- From: Blair Dillaway <blaird@microsoft.com>
- Date: Thu, 17 May 2001 13:38:36 -0700
- To: "Al Sutton" <al@alsutton.com>, "Joseph M. Reagle Jr." <reagle@w3.org>
- Cc: <xml-encryption@w3.org>, "Philippe Le Hegaret" <plh@w3.org>
The draft specification provides info on this, though it may not be very clearly worded in the current draft. The EncryptedData elements contain the octet sequence corresponding to the encrypted, serialized representation of one or more child nodes of the element <1>. That is all the recipient knows. In the below example, the first encrypted data holds E("<a/>"), where E is the encryption transform.
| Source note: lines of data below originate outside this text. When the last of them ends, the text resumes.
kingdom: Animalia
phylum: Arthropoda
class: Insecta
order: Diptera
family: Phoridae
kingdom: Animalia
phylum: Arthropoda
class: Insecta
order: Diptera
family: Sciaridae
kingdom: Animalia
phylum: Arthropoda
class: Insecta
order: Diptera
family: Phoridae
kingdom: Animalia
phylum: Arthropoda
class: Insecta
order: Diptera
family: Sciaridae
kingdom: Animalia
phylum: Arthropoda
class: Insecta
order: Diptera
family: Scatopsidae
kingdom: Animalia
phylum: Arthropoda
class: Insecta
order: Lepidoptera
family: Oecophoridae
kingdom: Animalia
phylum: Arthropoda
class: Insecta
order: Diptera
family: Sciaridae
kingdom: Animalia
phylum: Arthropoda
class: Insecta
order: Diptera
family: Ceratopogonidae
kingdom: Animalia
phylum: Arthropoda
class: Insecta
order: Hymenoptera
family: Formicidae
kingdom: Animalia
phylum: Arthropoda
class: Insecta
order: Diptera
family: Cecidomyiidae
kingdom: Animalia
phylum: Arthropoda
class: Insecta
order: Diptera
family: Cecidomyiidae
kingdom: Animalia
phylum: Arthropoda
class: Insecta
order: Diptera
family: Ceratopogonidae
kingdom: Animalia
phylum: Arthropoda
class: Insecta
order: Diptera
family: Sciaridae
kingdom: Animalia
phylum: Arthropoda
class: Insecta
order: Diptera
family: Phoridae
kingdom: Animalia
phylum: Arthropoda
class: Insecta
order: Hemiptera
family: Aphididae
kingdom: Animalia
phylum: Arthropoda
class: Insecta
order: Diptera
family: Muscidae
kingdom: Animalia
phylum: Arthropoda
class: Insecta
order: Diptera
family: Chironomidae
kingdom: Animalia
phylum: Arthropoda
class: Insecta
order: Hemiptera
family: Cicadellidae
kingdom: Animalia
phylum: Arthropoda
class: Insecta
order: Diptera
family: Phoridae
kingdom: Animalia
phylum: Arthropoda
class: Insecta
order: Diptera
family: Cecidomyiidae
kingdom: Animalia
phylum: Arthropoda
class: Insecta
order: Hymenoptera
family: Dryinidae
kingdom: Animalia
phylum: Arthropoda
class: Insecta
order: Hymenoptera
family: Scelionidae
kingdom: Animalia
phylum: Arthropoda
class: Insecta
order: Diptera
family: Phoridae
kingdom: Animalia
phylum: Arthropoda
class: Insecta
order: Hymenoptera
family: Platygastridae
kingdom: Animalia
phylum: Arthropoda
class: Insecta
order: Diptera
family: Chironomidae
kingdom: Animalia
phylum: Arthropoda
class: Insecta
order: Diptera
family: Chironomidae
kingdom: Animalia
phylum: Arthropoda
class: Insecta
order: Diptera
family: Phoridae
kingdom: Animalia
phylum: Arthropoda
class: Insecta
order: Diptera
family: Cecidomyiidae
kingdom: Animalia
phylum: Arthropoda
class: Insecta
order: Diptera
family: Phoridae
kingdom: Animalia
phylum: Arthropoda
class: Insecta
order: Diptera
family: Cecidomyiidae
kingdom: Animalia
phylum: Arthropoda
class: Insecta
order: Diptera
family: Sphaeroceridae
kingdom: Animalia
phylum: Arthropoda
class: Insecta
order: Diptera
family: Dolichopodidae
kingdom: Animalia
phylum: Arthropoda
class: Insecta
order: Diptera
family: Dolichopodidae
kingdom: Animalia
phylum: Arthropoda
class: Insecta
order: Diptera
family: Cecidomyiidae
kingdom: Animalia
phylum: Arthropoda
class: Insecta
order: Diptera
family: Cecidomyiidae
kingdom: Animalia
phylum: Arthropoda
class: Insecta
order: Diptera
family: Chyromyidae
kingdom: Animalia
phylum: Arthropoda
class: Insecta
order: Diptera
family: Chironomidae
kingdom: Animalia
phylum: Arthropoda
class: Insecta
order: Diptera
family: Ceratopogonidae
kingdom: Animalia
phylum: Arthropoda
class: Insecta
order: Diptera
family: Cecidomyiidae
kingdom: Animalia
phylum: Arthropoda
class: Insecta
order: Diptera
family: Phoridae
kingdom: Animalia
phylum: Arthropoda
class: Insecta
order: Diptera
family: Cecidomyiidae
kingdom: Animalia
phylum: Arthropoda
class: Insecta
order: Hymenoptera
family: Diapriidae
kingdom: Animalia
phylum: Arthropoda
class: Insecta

When you decrypt, you get back the XML source of "<a/>". You then need to parse this source to get back the child element <a/>. But, the first EncryptedData could just as easily contain E("here is some element text<a/><c/>"). The recipient won't know until they decrypt. Depending on the schema for the element <1>, the presence of 2 EncryptedData child element may, or may not, give you useful knowledge about what has been encrypted. Possible known plain-text attacks on the EncyrptedData is something the WG has agreed will be discussed in the specification. Hope this explaination helps. -----Original Message----- From: Al Sutton [mailto:al@alsutton.com] Sent: Thursday, May 17, 2001 11:24 AM To: Blair Dillaway; Joseph M. Reagle Jr. Cc: xml-encryption@w3.org; Philippe Le Hegaret Subject: Re: Comments on the 6 Apr Draft Hi, I've just read the last message in this thread and I have a couple of questions. If <1> <a/> <b/> </1> goes to... <1> <EncryptedData/> <EncryptedData/> </1> Then how can a and b be reconstructed as a and b during the decryption process?, and if there is some method then shouldn't the encrypted version of the children not give any clue as to the number of children that are encyrpted in order to limit the information given to a potential attacker? Hope these aren't stupid, Al.